CAShapeLayer is amazing because it provides any easy way to animate stroking a path by adjusting the
strokeEnd properties. My first thought was to Google “uifont to cgpath” and, of course, the first link was to an SO post with a simple function to do just that.
However there were two main problems:
- The Frenzy logo is based on a font but has modifications to combine the “f” and “r” done in Illustrator, so we couldn’t just use the font directly.
- And even if we could, the path generated by this function represents the outline of the letter. This means that when the renderer tries to animate filling the path, it has no idea which pixel should or shouldn’t be filled for the current keyframe, which results in all-or-nothing fills.
I knew the best result would be if the letters were stroked. Nevertheless, I began making a prototype using the SO code to see far I could get with as little custom code as possible.
I created a playgrounds file which animated the drawing of a single letter. Having a grasp of the concept, I then created separate layers for each letter. Since the canonical version of the logo that we had was in Illustrator, I generated the bezier paths using PaintCode, which was a timesaver. This is how it looked:
Although a bit better than the default spinner, this wasn’t in line with the frenzy brand - the use of an outline and white fill looked out of place
The real problem was that we needed some way of representing the stroke path of the letters. Although we probably could have created a replica of the logo by combining (many!) bezier curves with varying line widths and animating it, this would be a lot of effort and detail for an animation that will be displayed fairly small in size.
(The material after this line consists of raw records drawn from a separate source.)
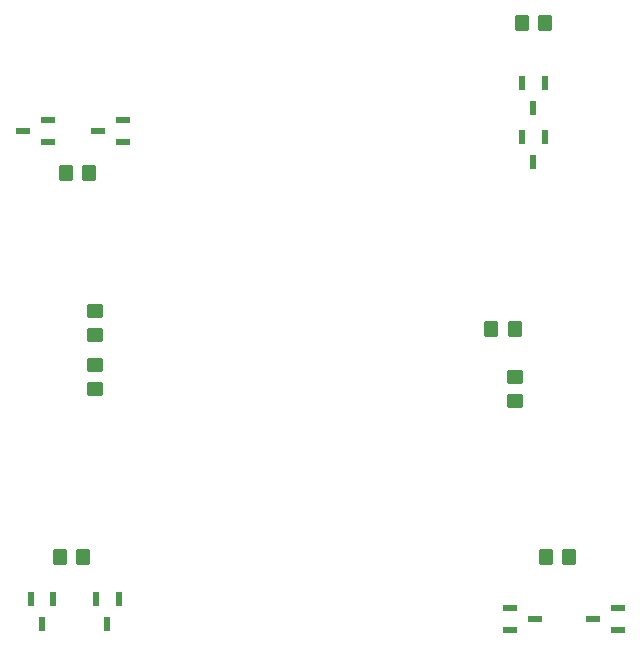
<source format=gtp>
G04 #@! TF.GenerationSoftware,KiCad,Pcbnew,(6.0.2)*
G04 #@! TF.CreationDate,2022-12-04T09:30:56-08:00*
G04 #@! TF.ProjectId,robot_pcb,726f626f-745f-4706-9362-2e6b69636164,rev?*
G04 #@! TF.SameCoordinates,Original*
G04 #@! TF.FileFunction,Paste,Top*
G04 #@! TF.FilePolarity,Positive*
%FSLAX46Y46*%
G04 Gerber Fmt 4.6, Leading zero omitted, Abs format (unit mm)*
G04 Created by KiCad (PCBNEW (6.0.2)) date 2022-12-04 09:30:56*
%MOMM*%
%LPD*%
G01*
G04 APERTURE LIST*
G04 Aperture macros list*
%AMRoundRect*
0 Rectangle with rounded corners*
0 $1 Rounding radius*
0 $2 $3 $4 $5 $6 $7 $8 $9 X,Y pos of 4 corners*
0 Add a 4 corners polygon primitive as box body*
4,1,4,$2,$3,$4,$5,$6,$7,$8,$9,$2,$3,0*
0 Add four circle primitives for the rounded corners*
1,1,$1+$1,$2,$3*
1,1,$1+$1,$4,$5*
1,1,$1+$1,$6,$7*
1,1,$1+$1,$8,$9*
0 Add four rect primitives between the rounded corners*
20,1,$1+$1,$2,$3,$4,$5,0*
20,1,$1+$1,$4,$5,$6,$7,0*
20,1,$1+$1,$6,$7,$8,$9,0*
20,1,$1+$1,$8,$9,$2,$3,0*%
G04 Aperture macros list end*
%ADD10R,0.600000X1.300000*%
%ADD11R,1.300000X0.600000*%
%ADD12RoundRect,0.250000X0.350000X0.450000X-0.350000X0.450000X-0.350000X-0.450000X0.350000X-0.450000X0*%
%ADD13RoundRect,0.250000X-0.350000X-0.450000X0.350000X-0.450000X0.350000X0.450000X-0.350000X0.450000X0*%
%ADD14RoundRect,0.250000X0.450000X-0.350000X0.450000X0.350000X-0.450000X0.350000X-0.450000X-0.350000X0*%
%ADD15RoundRect,0.250000X-0.450000X0.350000X-0.450000X-0.350000X0.450000X-0.350000X0.450000X0.350000X0*%
G04 APERTURE END LIST*
D10*
X108646000Y-98044000D03*
X106746000Y-98044000D03*
X107696000Y-100144000D03*
D11*
X109000000Y-59370000D03*
X109000000Y-57470000D03*
X106900000Y-58420000D03*
D10*
X103124000Y-98044000D03*
X101224000Y-98044000D03*
X102174000Y-100144000D03*
X144714000Y-58894000D03*
X142814000Y-58894000D03*
X143764000Y-60994000D03*
D12*
X142208000Y-75184000D03*
X140208000Y-75184000D03*
D11*
X150910000Y-100645000D03*
X150910000Y-98745000D03*
X148810000Y-99695000D03*
X141825000Y-98745000D03*
X141825000Y-100645000D03*
X143925000Y-99695000D03*
D13*
X103648000Y-94488000D03*
X105648000Y-94488000D03*
D14*
X142240000Y-81264000D03*
X142240000Y-79264000D03*
D11*
X102650000Y-59370000D03*
X102650000Y-57470000D03*
X100550000Y-58420000D03*
D15*
X106680000Y-73676000D03*
X106680000Y-75676000D03*
D10*
X144714000Y-54322000D03*
X142814000Y-54322000D03*
X143764000Y-56422000D03*
D12*
X144764000Y-49276000D03*
X142764000Y-49276000D03*
D13*
X104156000Y-61976000D03*
X106156000Y-61976000D03*
X144796000Y-94488000D03*
X146796000Y-94488000D03*
D14*
X106680000Y-80248000D03*
X106680000Y-78248000D03*
M02*

</source>
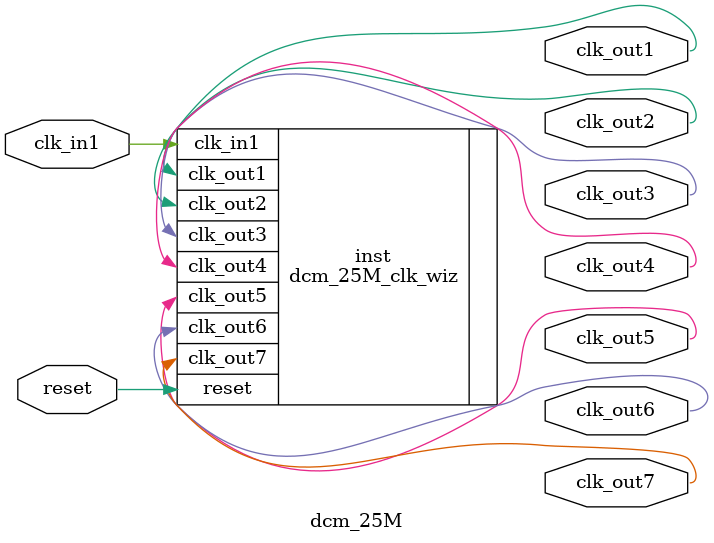
<source format=v>


`timescale 1ps/1ps

(* CORE_GENERATION_INFO = "dcm_25M,clk_wiz_v6_0_2_0_0,{component_name=dcm_25M,use_phase_alignment=true,use_min_o_jitter=false,use_max_i_jitter=false,use_dyn_phase_shift=false,use_inclk_switchover=false,use_dyn_reconfig=false,enable_axi=0,feedback_source=FDBK_AUTO,PRIMITIVE=MMCM,num_out_clk=7,clkin1_period=10.000,clkin2_period=10.000,use_power_down=false,use_reset=true,use_locked=false,use_inclk_stopped=false,feedback_type=SINGLE,CLOCK_MGR_TYPE=NA,manual_override=false}" *)

module dcm_25M 
 (
  // Clock out ports
  output        clk_out1,
  output        clk_out2,
  output        clk_out3,
  output        clk_out4,
  output        clk_out5,
  output        clk_out6,
  output        clk_out7,
  // Status and control signals
  input         reset,
 // Clock in ports
  input         clk_in1
 );

  dcm_25M_clk_wiz inst
  (
  // Clock out ports  
  .clk_out1(clk_out1),
  .clk_out2(clk_out2),
  .clk_out3(clk_out3),
  .clk_out4(clk_out4),
  .clk_out5(clk_out5),
  .clk_out6(clk_out6),
  .clk_out7(clk_out7),
  // Status and control signals               
  .reset(reset), 
 // Clock in ports
  .clk_in1(clk_in1)
  );

endmodule

</source>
Instead we can get a very good approximation by stroking the rough path of the letters and clipping to the actually outline of the logo. At the size that the custom refresh was being displayed, this was good enough.
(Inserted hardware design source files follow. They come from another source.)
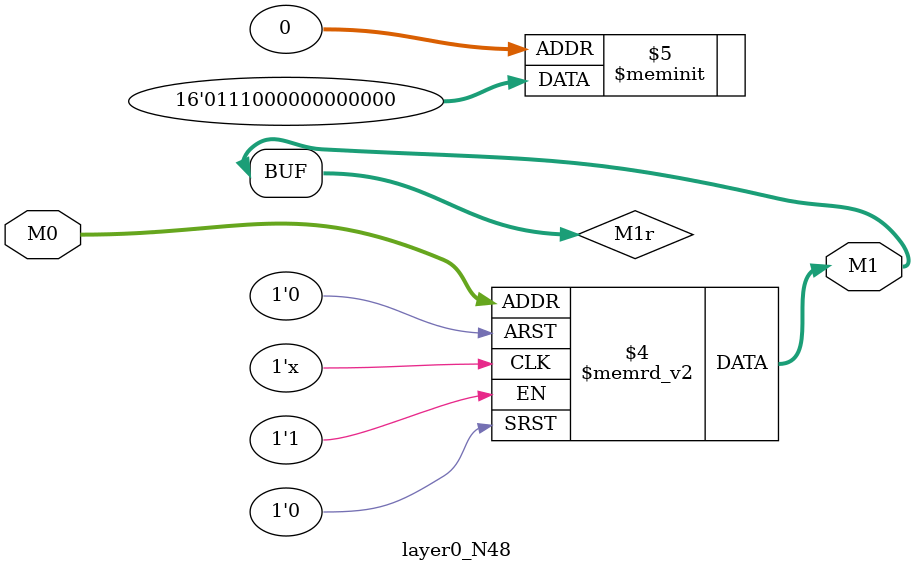
<source format=v>
module layer0_N48 ( input [2:0] M0, output [1:0] M1 );

	(*rom_style = "distributed" *) reg [1:0] M1r;
	assign M1 = M1r;
	always @ (M0) begin
		case (M0)
			3'b000: M1r = 2'b00;
			3'b100: M1r = 2'b00;
			3'b010: M1r = 2'b00;
			3'b110: M1r = 2'b11;
			3'b001: M1r = 2'b00;
			3'b101: M1r = 2'b00;
			3'b011: M1r = 2'b00;
			3'b111: M1r = 2'b01;

		endcase
	end
endmodule

</source>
CAShapeLayer makes it really easy to tie the tableview scroll offset with the stroke-completion amount. Although not obvious, the timing for the erase-then-stroke animation was heavily tweaked so that it paused long enough to emphasize the logo, but quick enough so it wouldn’t become cliché. Lastly, the logo will always complete the full animation loop before being hidden, even if data came back midway in the animation cycle. This gives the impression that each animation is deliberate and refined.
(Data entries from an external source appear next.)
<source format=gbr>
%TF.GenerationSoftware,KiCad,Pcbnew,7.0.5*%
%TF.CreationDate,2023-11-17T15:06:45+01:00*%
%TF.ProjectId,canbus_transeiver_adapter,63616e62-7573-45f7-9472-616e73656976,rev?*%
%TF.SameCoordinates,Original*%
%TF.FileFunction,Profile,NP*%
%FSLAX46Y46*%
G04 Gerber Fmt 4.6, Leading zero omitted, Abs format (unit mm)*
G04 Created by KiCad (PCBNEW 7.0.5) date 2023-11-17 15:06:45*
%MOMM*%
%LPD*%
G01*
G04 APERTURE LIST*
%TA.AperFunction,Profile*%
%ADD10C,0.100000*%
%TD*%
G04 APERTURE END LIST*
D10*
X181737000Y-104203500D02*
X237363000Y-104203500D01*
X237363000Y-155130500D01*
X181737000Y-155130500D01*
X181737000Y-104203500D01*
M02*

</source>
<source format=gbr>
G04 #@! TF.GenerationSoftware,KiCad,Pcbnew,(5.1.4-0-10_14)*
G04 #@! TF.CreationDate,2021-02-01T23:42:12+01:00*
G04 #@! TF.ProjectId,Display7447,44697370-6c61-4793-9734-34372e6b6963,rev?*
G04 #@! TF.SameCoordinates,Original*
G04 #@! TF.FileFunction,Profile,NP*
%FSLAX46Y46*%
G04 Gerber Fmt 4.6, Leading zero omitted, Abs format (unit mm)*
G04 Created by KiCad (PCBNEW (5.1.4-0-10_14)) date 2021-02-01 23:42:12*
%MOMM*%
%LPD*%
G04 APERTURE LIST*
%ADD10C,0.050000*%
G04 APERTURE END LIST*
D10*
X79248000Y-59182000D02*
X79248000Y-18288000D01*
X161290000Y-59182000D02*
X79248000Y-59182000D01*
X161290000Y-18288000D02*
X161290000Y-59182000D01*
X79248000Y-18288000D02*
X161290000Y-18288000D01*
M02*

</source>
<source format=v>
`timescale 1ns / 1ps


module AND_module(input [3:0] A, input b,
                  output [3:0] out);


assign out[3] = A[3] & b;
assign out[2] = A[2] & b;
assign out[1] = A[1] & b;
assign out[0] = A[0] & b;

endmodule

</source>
I have always loved working on the subtle polish features that create an ah-ha moment for users. I am very proud for this to be my finale feature in both senses of the word. The past year has been filled with great memories and experiences with the whole team. I enjoyed every moment and learned a lot in every aspect. Although I will miss the team, I know they will continue to iterate on the product and gain new collaborations. I look forward to seeing what’s yet to Drop.